Starting at the first line of the data, please print exactly those lines through the one that holds "X73863Y-46276D03*", omitting every picture.

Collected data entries
● ● ●

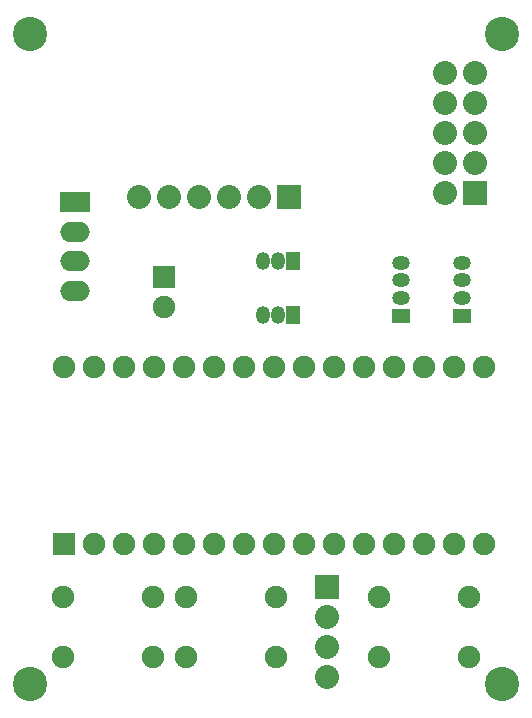
<source format=gbs>
G04 (created by PCBNEW-RS274X (2012-apr-16-27)-stable) date Mon 12 May 2014 12:41:31 BST*
G01*
G70*
G90*
%MOIN*%
G04 Gerber Fmt 3.4, Leading zero omitted, Abs format*
%FSLAX34Y34*%
G04 APERTURE LIST*
%ADD10C,0.006000*%
%ADD11C,0.075000*%
%ADD12R,0.080000X0.080000*%
%ADD13C,0.080000*%
%ADD14O,0.059400X0.047600*%
%ADD15R,0.059400X0.047600*%
%ADD16O,0.047600X0.059400*%
%ADD17R,0.047600X0.059400*%
%ADD18R,0.075000X0.075000*%
%ADD19C,0.114500*%
%ADD20O,0.098700X0.067200*%
%ADD21R,0.098800X0.067200*%
G04 APERTURE END LIST*
G54D10*
G54D11*
X73863Y-44276D03*
X73863Y-46276D03*
X70863Y-44276D03*
X70863Y-46276D03*
X67406Y-44276D03*
X67406Y-46276D03*
X64406Y-44276D03*
X64406Y-46276D03*
X63312Y-44276D03*
X63312Y-46276D03*
X60312Y-44276D03*
X60312Y-46276D03*
G54D12*
X69134Y-43933D03*
G54D13*
X69134Y-44933D03*
X69134Y-45933D03*
X69134Y-46933D03*
G54D12*
X67854Y-30945D03*
G54D13*
X66854Y-30945D03*
X65854Y-30945D03*
X64854Y-30945D03*
X63854Y-30945D03*
X62854Y-30945D03*
G54D14*
X71574Y-33130D03*
G54D15*
X71574Y-34902D03*
G54D14*
X71574Y-33721D03*
X71574Y-34311D03*
X71574Y-34311D03*
X71574Y-33721D03*
G54D15*
X71574Y-34902D03*
G54D14*
X71574Y-33130D03*
X73622Y-33130D03*
G54D15*
X73622Y-34902D03*
G54D14*
X73622Y-33721D03*
X73622Y-34311D03*
X73622Y-34311D03*
X73622Y-33721D03*
G54D15*
X73622Y-34902D03*
G54D14*
X73622Y-33130D03*
G54D16*
X67481Y-34882D03*
X66969Y-34882D03*
G54D17*
X67993Y-34882D03*
G54D16*
X67481Y-33071D03*
X66969Y-33071D03*
G54D17*
X67993Y-33071D03*
G54D18*
X63701Y-33594D03*
G54D11*
X63701Y-34594D03*
X74351Y-42500D03*
X73351Y-36594D03*
X72351Y-36594D03*
X71351Y-36594D03*
X70351Y-36594D03*
X69351Y-36594D03*
X68351Y-36594D03*
X67351Y-36594D03*
X66351Y-36594D03*
X65351Y-36594D03*
X64351Y-36594D03*
X63351Y-36594D03*
X62351Y-36594D03*
X61351Y-36594D03*
X60351Y-36594D03*
G54D18*
X60351Y-42500D03*
G54D11*
X61351Y-42500D03*
X62351Y-42500D03*
X63351Y-42500D03*
X64351Y-42500D03*
X65351Y-42500D03*
X66351Y-42500D03*
X67351Y-42500D03*
X68351Y-42500D03*
X69351Y-42500D03*
X70351Y-42500D03*
X71351Y-42500D03*
X72351Y-42500D03*
X73351Y-42500D03*
X74351Y-36594D03*
G54D12*
X74043Y-30819D03*
G54D13*
X73043Y-30819D03*
X74043Y-29819D03*
X73043Y-29819D03*
X74043Y-28819D03*
X73043Y-28819D03*
X74043Y-27819D03*
X73043Y-27819D03*
X74043Y-26819D03*
X73043Y-26819D03*
G54D19*
X74962Y-47165D03*
X59213Y-25512D03*
X74961Y-25512D03*
X59214Y-47165D03*
G54D20*
X60709Y-32106D03*
X60709Y-33090D03*
G54D21*
X60709Y-31122D03*
G54D20*
X60709Y-34074D03*
M02*

</source>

● ● ●

EXERCISE SOLUTION:
<source format=gbs>
G04 (created by PCBNEW-RS274X (2012-apr-16-27)-stable) date Mon 12 May 2014 12:41:31 BST*
G01*
G70*
G90*
%MOIN*%
G04 Gerber Fmt 3.4, Leading zero omitted, Abs format*
%FSLAX34Y34*%
G04 APERTURE LIST*
%ADD10C,0.006000*%
%ADD11C,0.075000*%
%ADD12R,0.080000X0.080000*%
%ADD13C,0.080000*%
%ADD14O,0.059400X0.047600*%
%ADD15R,0.059400X0.047600*%
%ADD16O,0.047600X0.059400*%
%ADD17R,0.047600X0.059400*%
%ADD18R,0.075000X0.075000*%
%ADD19C,0.114500*%
%ADD20O,0.098700X0.067200*%
%ADD21R,0.098800X0.067200*%
G04 APERTURE END LIST*
G54D10*
G54D11*
X73863Y-44276D03*
X73863Y-46276D03*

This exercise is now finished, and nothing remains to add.